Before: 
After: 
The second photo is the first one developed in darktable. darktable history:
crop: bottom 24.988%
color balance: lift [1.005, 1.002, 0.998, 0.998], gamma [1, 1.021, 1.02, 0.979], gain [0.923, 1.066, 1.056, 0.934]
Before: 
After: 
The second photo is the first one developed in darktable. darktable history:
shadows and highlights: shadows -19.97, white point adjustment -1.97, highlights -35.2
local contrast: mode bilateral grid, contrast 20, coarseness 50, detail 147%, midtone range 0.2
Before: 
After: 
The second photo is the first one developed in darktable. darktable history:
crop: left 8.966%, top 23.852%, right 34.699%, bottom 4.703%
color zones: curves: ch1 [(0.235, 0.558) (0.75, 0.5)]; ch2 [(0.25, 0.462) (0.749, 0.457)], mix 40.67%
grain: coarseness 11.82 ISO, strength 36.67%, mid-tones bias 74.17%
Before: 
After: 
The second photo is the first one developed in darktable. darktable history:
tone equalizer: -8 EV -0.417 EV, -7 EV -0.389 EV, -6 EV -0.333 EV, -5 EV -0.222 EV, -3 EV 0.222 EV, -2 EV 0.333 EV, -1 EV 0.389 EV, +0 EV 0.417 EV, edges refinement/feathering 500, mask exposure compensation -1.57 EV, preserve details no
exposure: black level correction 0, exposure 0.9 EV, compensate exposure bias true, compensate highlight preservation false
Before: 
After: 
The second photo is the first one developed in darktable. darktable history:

------------

What to produce:
Please begin at the first line of the records and copy out every line word for word, stopping after the line that contains "grain: coarseness 11.82".

Result of this task:
Before: 
After: 
The second photo is the first one developed in darktable. darktable history:
crop: bottom 24.988%
color balance: lift [1.005, 1.002, 0.998, 0.998], gamma [1, 1.021, 1.02, 0.979], gain [0.923, 1.066, 1.056, 0.934]
Before: 
After: 
The second photo is the first one developed in darktable. darktable history:
shadows and highlights: shadows -19.97, white point adjustment -1.97, highlights -35.2
local contrast: mode bilateral grid, contrast 20, coarseness 50, detail 147%, midtone range 0.2
Before: 
After: 
The second photo is the first one developed in darktable. darktable history:
crop: left 8.966%, top 23.852%, right 34.699%, bottom 4.703%
color zones: curves: ch1 [(0.235, 0.558) (0.75, 0.5)]; ch2 [(0.25, 0.462) (0.749, 0.457)], mix 40.67%
grain: coarseness 11.82 ISO, strength 36.67%, mid-tones bias 74.17%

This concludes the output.